The Blessing of Being a Fake
Every Holocaust Remembrance Day, I feel like a fake. My great grandparents all arrived on the shores of the United States from Russia and Poland in the late 19th century, which means that no one was left behind. No one perished in the Holocaust, escaped to Palestine, fought in the resistance, or survived as a hidden child.
One grandfather fought with the Americans in World War II, earning two purple hearts and certainly making sacrifices along the way. The other grandfather wasn’t drafted because he was working for NASA on space travel (and eventually helped with the first moon landing). They both have impressive and heroic stories and I embrace them and love what they did for all of us.
But when we arrive at Holocaust Remembrance Day, I’m always surprised by the stories that surround me. Last night at the yishuv’s memorial program, one woman described the hardships that her father endured. Fortunately, his story was preserved through a video of interviews, which even included a recent return to the camps. Near the end of the program, they had yishuv members come to the front to read the endless names of their families who died in the Holocaust.
One of my closest friends went up to read a list of names. When she returned to her seat next to me, I turned to her in shock, “I had no idea you had this history. Who did you lose?”
And she recounted a piece of history that I have never heard before. She’s from Holland, and her great grandparents were descendants of the Spanish Jews who escaped from Spain before the Inquisition. The community of Spanish Jews living in Holland, and particularly in The Hague, had been there already for over 400 years when the Nazis invaded and they had established themselves in all aspects of life in Holland. She recounted that the head Nazi of the area, Ausderfunten, deemed that these Jews weren’t really Jews and that they should be treated as regular citizens. And so, her great grandparents and many others went around without the yellow Star of David sewn into their clothing, and they continued to work at their jobs and survive.

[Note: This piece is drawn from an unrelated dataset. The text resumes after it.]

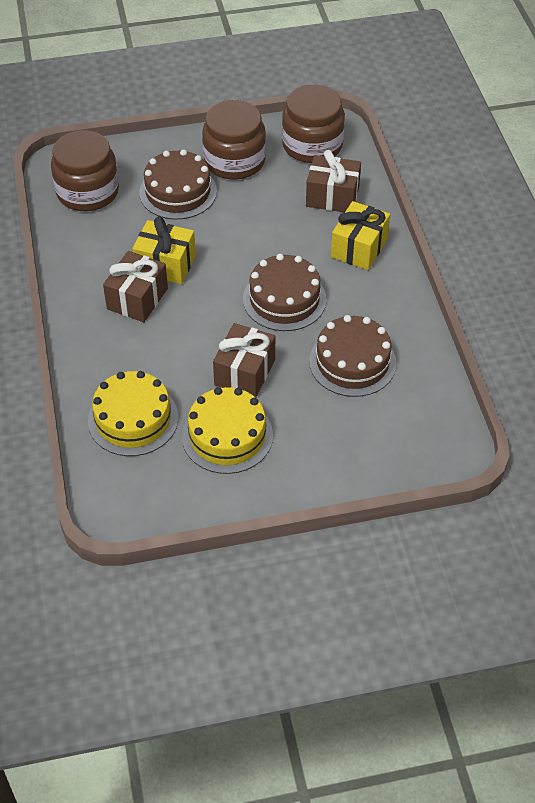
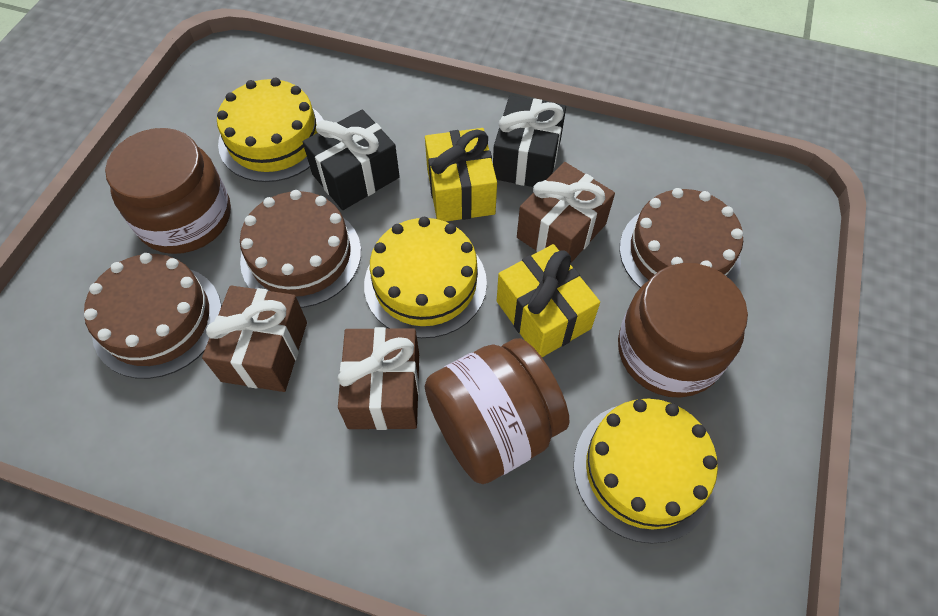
black gift: none = 0 -> [303,109,400,210] [493,95,566,187] = 2
yellow cake: [88,371,178,456] [182,387,273,474] = 2 -> [217,78,323,182] [364,217,487,338] [574,399,718,544] = 3

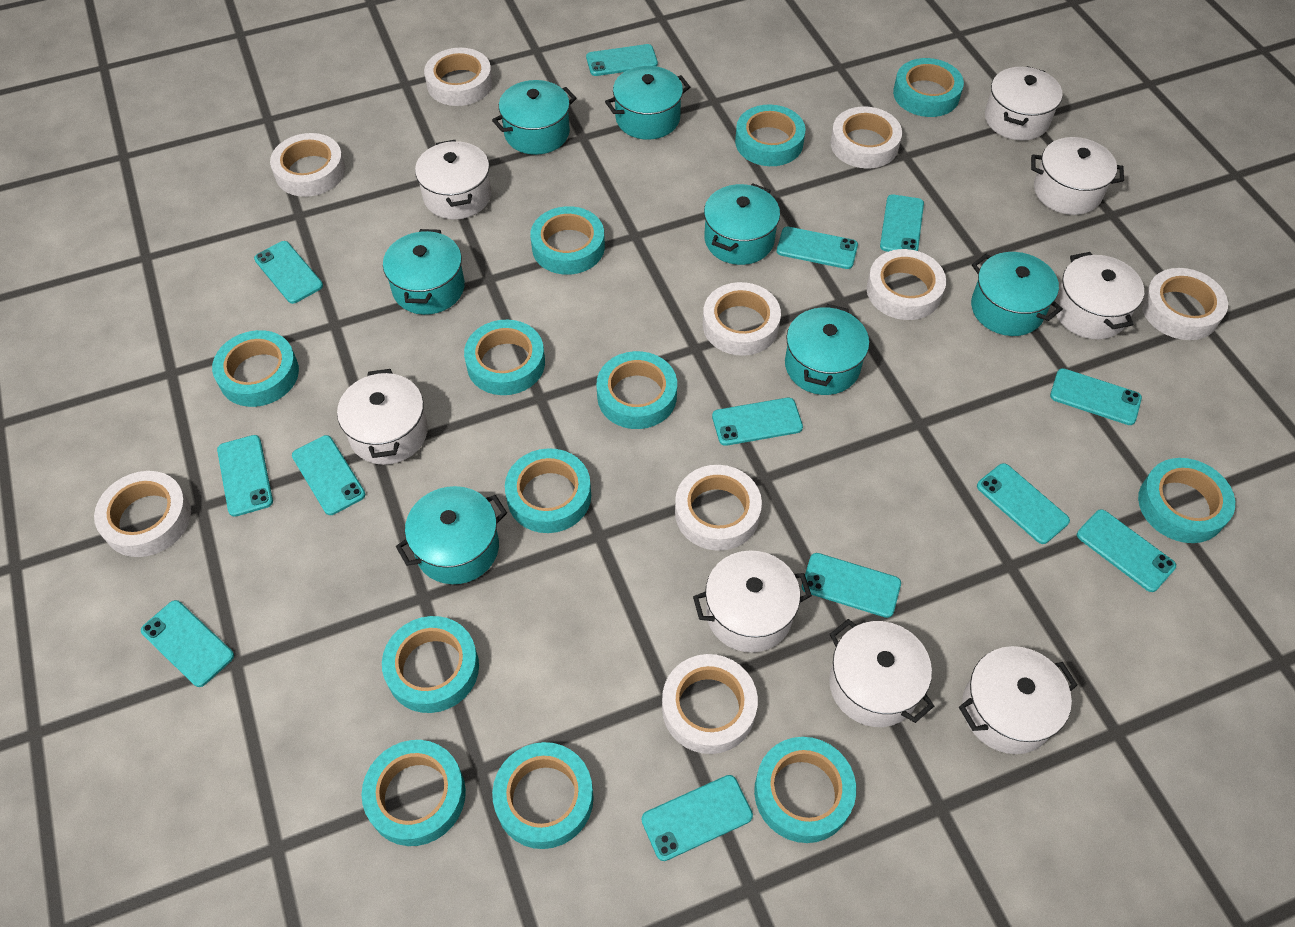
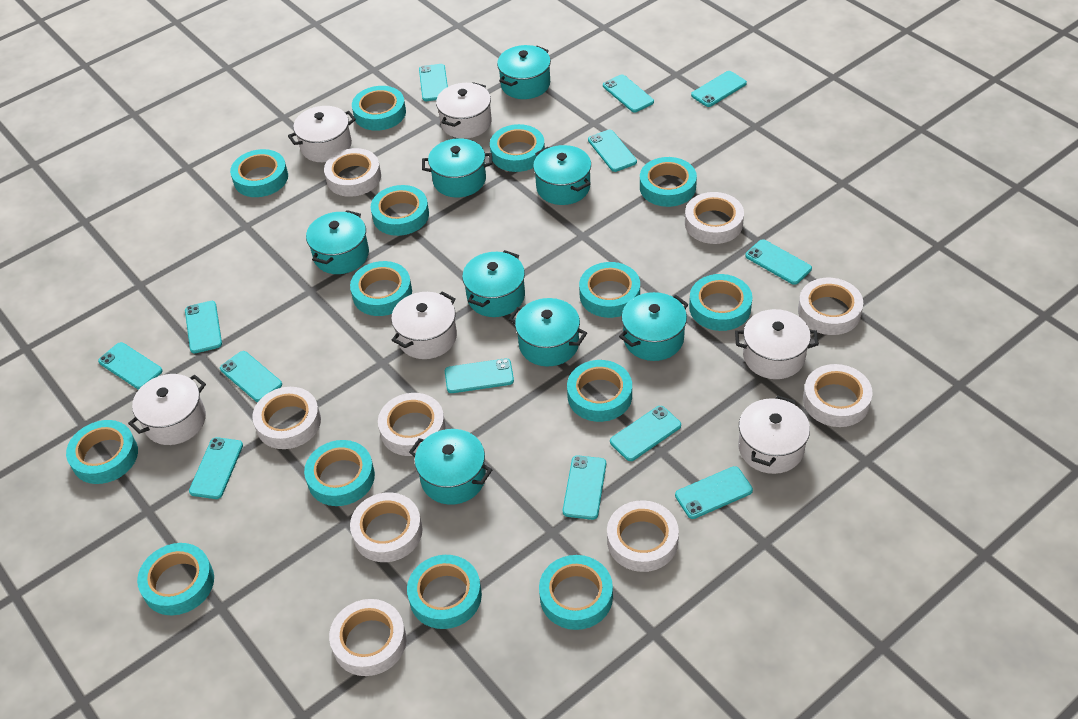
turquoise pot: [383,229,465,315] [396,486,507,584] [492,80,577,155] [605,66,690,140] [704,183,780,265] [785,304,869,395] [971,252,1063,336] = 7 -> [306,210,369,274] [409,429,492,505] [422,138,493,197] [462,250,525,317] [497,45,551,99] [509,298,587,366] [533,145,591,205] [619,292,688,361] = 8
turquoise tape: [212,330,299,407] [361,740,466,846] [382,616,479,713] [464,319,545,395] [492,742,594,849] [505,448,591,533] [530,206,605,275] [597,351,677,429] [735,105,806,166] [754,737,856,843] [893,58,964,117] [1138,458,1235,543] = 12 -> [66,420,138,484] [137,543,214,615] [230,149,288,197] [304,440,375,506] [350,261,412,316] [352,86,406,131] [371,185,429,236] [407,555,482,629] [490,124,545,172] [539,555,613,630] [567,360,632,422] [579,262,640,318] [640,157,697,207] [689,274,752,331] = 14
white pot: [337,369,428,465] [415,140,491,220] [693,550,812,652] [829,619,934,727] [959,646,1078,754] [985,66,1062,141] [1031,137,1124,215] [1054,252,1144,339] = 8 -> [128,374,206,445] [288,106,356,162] [391,291,457,359] [436,82,492,139] [735,309,819,379] [738,395,810,474] = 6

“What happened then that they perished?” I asked. And her incredibly ironic story was revealed.
Apparently, these Jews who weren’t being treated as Jews hid other Jews in their homes to keep them from certain death. And when they were found out, they were all sent to their death. When my friend’s great uncle heard what had happened, he made an impassioned plea to Nazi Ausderfunten to save them. And Ausderfunten sent a message to stop the transport and to save her great-grandparents. But the Nazis who received that message laughed and ignored the order, and her great-grandparents were sent to their deaths.
We could live to be a thousand and not hear all of the stories from the Holocaust. And we could live to be a thousand and not feel like we could possibly make up for what happened — possibly offer reparations to those who perished, to the families who carry their burdens forward, to those left behind.
And through all of this, and all of these stories, I always feel a bit off-center, left out. Certainly, I feel blessed to be left out, but I still feel left out.
But then I remember that I’m part of the story now, and that my story is one for the future.
While my family has a different history and a different story to tell, I will continue to hold the memory of the 6 million in my heart.
As we concluded the ceremony last night with Ani Ma’amin and Hatikva I moved from the periphery of this story back onto center stage. Because our 2,000 years of yearning, of suffering, of exile is over; I’ve chosen to be part of the collective story moving forward — of the story of our people who have rebuilt (and rebuilt and rebuilt) from the ashes of our past and are firmly planting our feet here, in Israel, for our future.
We’ve done so on the backs of all of the people who dreamed, fought, cried and died with the hope of a Jewish homeland on their lips. And while I sang Hatikva, I had those same hopes, dreams and thoughts on my lips. But I also had them on the soil of my shoes — the soil of Eretz Yisrael where I live, love, grow and am building the future, while always, always remembering the past.